We may creep slightly higher than 18 degrees in the Twin Cities at some point Monday afternoon. These temps are incredibly cold. Our average Twin Cities high is 44 degrees this time of year!

Parts of far northern Minnesota will have single digit highs this Monday, with highs in the teens elsewhere in Minnesota and much of western Wisconsin. A few spots in far southeastern may reach the lower 20s before temps retreat.

It’ll be breezy this Veterans Day, creating wind chills in the single digits below zero at times in the metro area and southern Minnesota into western Wisconsin. Central and northern Minnesota will see wind chills in the teens below zero at times.

Low temperatures late Monday night/early Tuesday morning will dip below zero in parts of northern Minnesota, with single digits above zero elsewhere:

Tuesday morning forecast lows
National Weather Service

Tuesday highs reach the lower 20s in parts of the south, with teens to the north:

Tuesday forecast highs
National Weather Service

Twin Cities metro area highs are projected to be around 30 degrees on Wednesday, followed by mid-30s Thursday and upper 30s on Friday. At this point, it looks like we’ll reach the upper 30s next weekend too.

Northern Wisconsin snow

Cold air moving over the open water of Lake Superior will moisten up, resulting in some heavy snow amounts in parts of northern Wisconsin and the Upper Peninsula of Michigan:

Lake effect snow northern Wisconsin
National Weather Service

We could even see some light snow bands downwind of Lake Mille Lacs this Monday in east-central Minnesota.

Wednesday snow chances

Portions of Minnesota and western Wisconsin could see some periods of light snow Wednesday into Wednesday evening.
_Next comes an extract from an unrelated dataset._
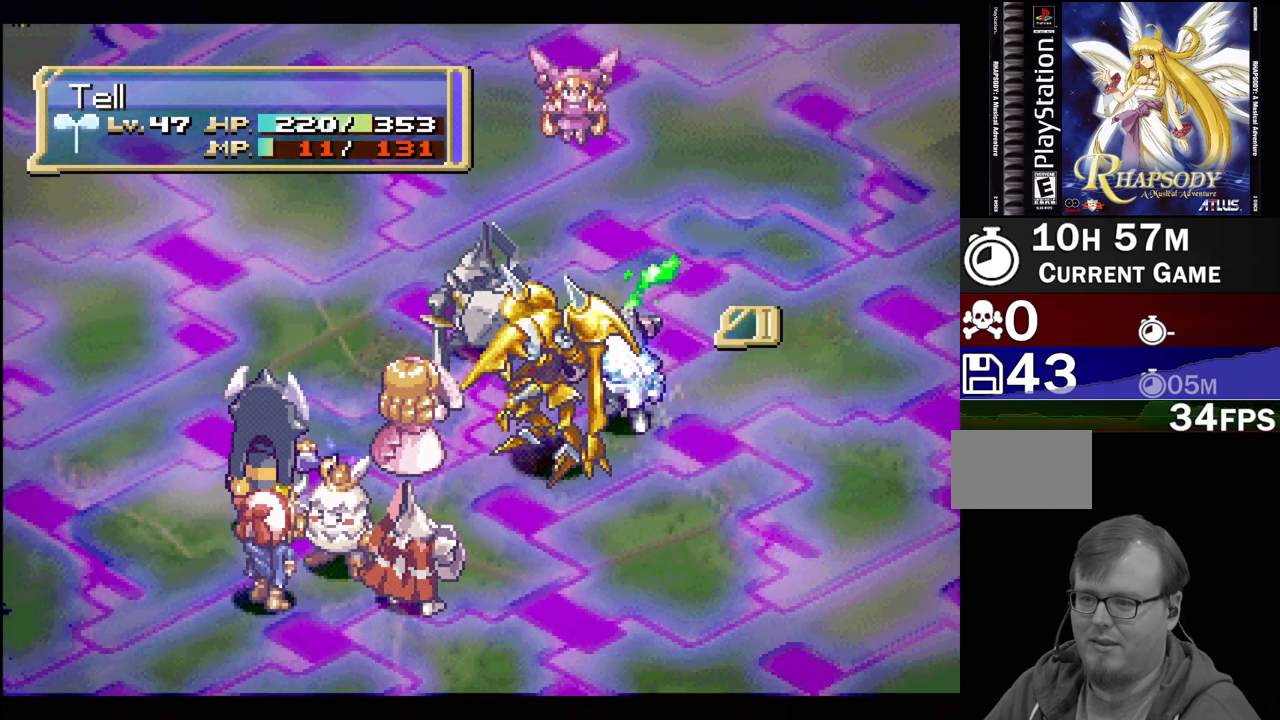
{"buttons": ["DPAD_RIGHT"], "events": [[17, "CROSS", "up"], [483, "DPAD_RIGHT", "down"]]}
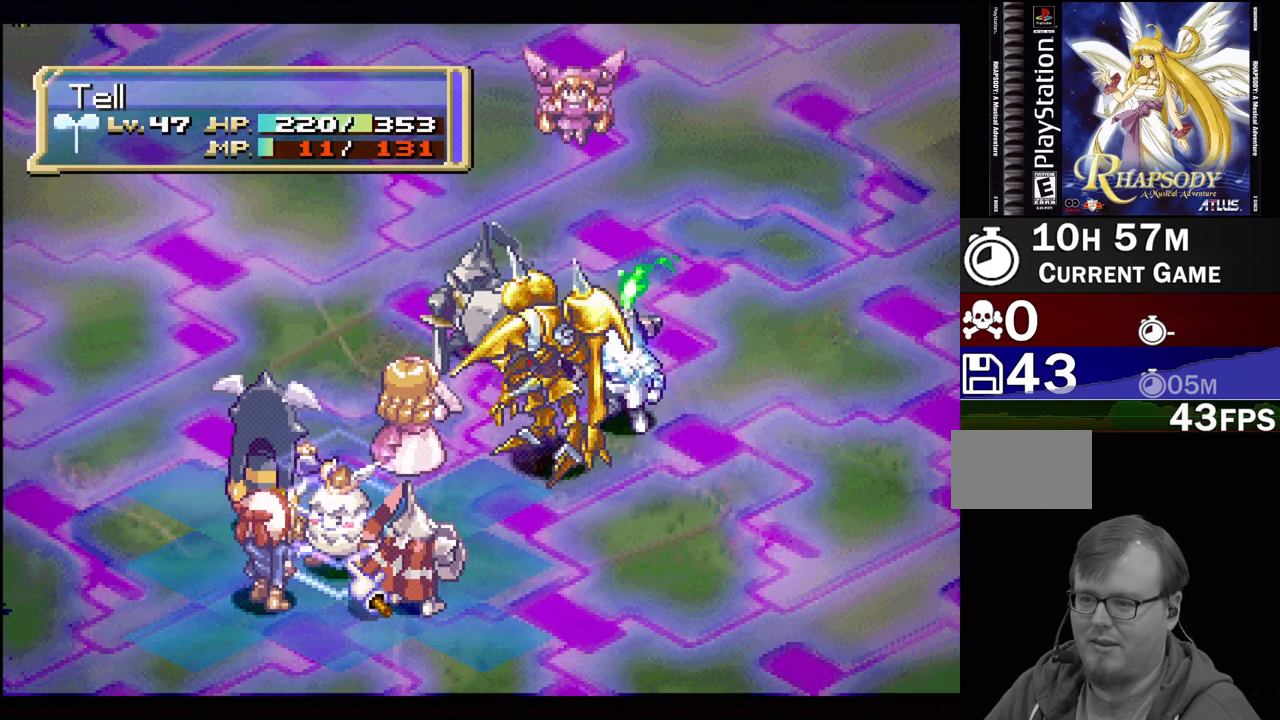
{"buttons": ["DPAD_UP"], "events": [[33, "DPAD_DOWN", "down"], [183, "DPAD_DOWN", "up"], [183, "DPAD_RIGHT", "up"], [483, "DPAD_UP", "down"]]}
The National Oceanic and Atmospheric Administration's North American Mesoscale (NAM) forecast model shows the potential precipitation pattern Wednesday and Wednesday evening:

Simulated radar for Wednesday, from the NAM forecast model
NOAA, via

Check forecast updates.

Transit of Mercury

First a note of caution: don’t ever look at the sun without wearing special protective filters over your eyes. Mercury is passing between Earth and the sun this Monday:

A loop can be found here:

We’ll be in and out of the clouds Monday, so watching online may be your best option.